Mine was missing out on state team selection as a 15-year-old without any one-to-one feedback. It was the first time I had been overlooked for a representative squad and it caught me by surprise. In hindsight I might have taken more ownership of the situation and sought some advice on where I could improve – but hey, I was a teenager.
I’ve been thinking about this experience a bit recently in the context of participation in sport and have come to realise how much it impacted my perception of, and approach to, playing sport.
Not so much the set-back, but how impersonal the process was.
I was as sports mad as they come. At the time I was playing or training at least six days of the week, sometimes juggling multiple sports on the same day. My poor parents. My non-selection didn’t stop me playing but it was enough to convince me to not try out for the state team the following year. Suddenly, the sport I had lived and breathed for as long as I could remember felt optional in a way it never had previously.
Is it any wonder then that a kid with only a passing interest in sport pretty quickly walks away after a negative experience?
We often hear stories of triumph over adversity and how motivation to prove someone wrong was a catalyst for success. But for many, the fear of making a mistake, or being told you’re not good enough or having to explain personal circumstances that impact performance or attendance levels – trouble at home, body changes, mental health, etc. – to a relative stranger is a deal-breaker.
It’s worth recognising that youth that play sport are – in most cases – doing so by choice.
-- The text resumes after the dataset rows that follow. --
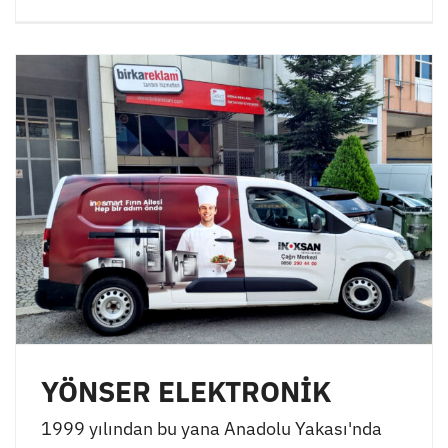
YÖNSER ELEKTRONİK
1999 yılından bu yana Anadolu Yakası'nda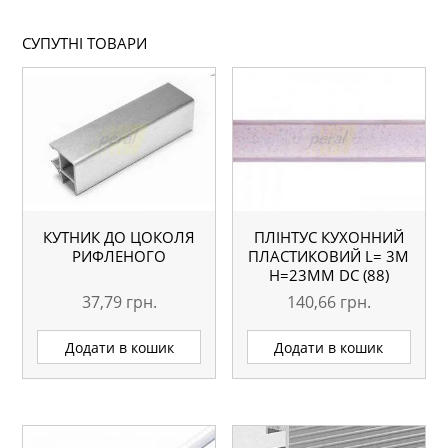
СУПУТНІ ТОВАРИ
КУТНИК ДО ЦОКОЛЯ
ПЛІНТУС КУХОННИЙ
РИФЛЕНОГО
ПЛАСТИКОВИЙ L= 3М
H=23ММ DC (88)
АЛІКОНТЕ
37,79
грн.
140,66
грн.
Додати в кошик
Додати в кошик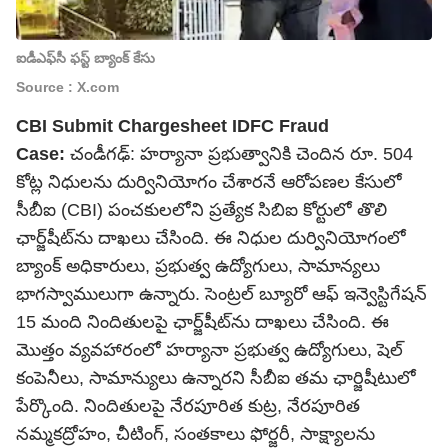
ఐడీఎఫ్‌సీ ఫస్ట్ బ్యాంక్ కేసు
Source : X.com
CBI Submit Chargesheet IDFC Fraud
Case:
చండీగఢ్: హర్యానా ప్రభుత్వానికి చెందిన రూ. 504
కోట్ల నిధులను దుర్వినియోగం చేశారనే ఆరోపణల కేసులో
సీబీఐ (CBI) పంచకులలోని ప్రత్యేక సిబిఐ కోర్టులో తొలి
ఛార్జ్‌షీట్‌ను దాఖలు చేసింది. ఈ నిధుల దుర్వినియోగంలో
బ్యాంక్ అధికారులు, ప్రభుత్వ ఉద్యోగులు, సామాన్యలు
భాగస్వాములుగా ఉన్నారు. సెంట్రల్ బ్యూరో ఆఫ్ ఇన్వెస్టిగేషన్
15 మంది నిందితులపై ఛార్జ్‌షీట్‌ను దాఖలు చేసింది. ఈ
మొత్తం వ్యవహారంలో హర్యానా ప్రభుత్వ ఉద్యోగులు, షెల్
కంపెనీలు, సామాన్యులు ఉన్నారని సీబీఐ తమ ఛార్జిషీటులో
పేర్కొంది. నిందితులపై నేరపూరిత కుట్ర, నేరపూరిత
నమ్మకద్రోహం, చీటింగ్, సంతకాలు ఫోర్జరీ, సాక్ష్యాలను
If they can’t justify sparing time that could be spend on competing demands such as study, part-time work, learning to drive and a changing social life, they won’t.
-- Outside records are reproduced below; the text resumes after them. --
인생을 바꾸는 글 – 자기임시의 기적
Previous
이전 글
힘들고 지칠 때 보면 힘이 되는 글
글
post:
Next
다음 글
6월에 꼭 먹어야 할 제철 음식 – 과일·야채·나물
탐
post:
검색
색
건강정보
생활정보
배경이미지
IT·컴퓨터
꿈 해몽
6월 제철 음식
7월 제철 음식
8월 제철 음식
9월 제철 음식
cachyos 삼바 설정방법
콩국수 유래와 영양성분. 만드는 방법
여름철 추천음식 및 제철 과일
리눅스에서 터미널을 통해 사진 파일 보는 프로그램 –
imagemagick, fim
So the essential question becomes, what do youth want from sport?
Data from the Latrobe Health Assembly’s Increasing Access to Sport project tells us that social and psychological pressures are just as significant as cost and access when it comes to youth sports participation.
Among those consulted were sports facilitators and administrators, community groups, parents, and – most importantly – young people, with the aim of identifying key barriers to sport for people aged 12-18 years in the Latrobe Valley.
One theme that emerged is that young people find or want sport to be fun and they see it as an opportunity to spend time with and make friends.
Physical health benefits and ‘winning’ also matter, but not as much.
It’s worth keeping this in mind as we prepare to reboot community sport and the process of engaging and re-engaging young people over the coming weeks and months.
Given this was a challenge even before the recent COVID-19 pandemic, perhaps now is a good time for sport to review its approach and consider whether the environment our community clubs and associations are providing is what young people are looking for.
We know ‘there’s no I in team’ and that ‘teamwork makes the dream work’, but when it comes to young people, acknowledging the individual may a more important step towards ongoing participation. At all levels.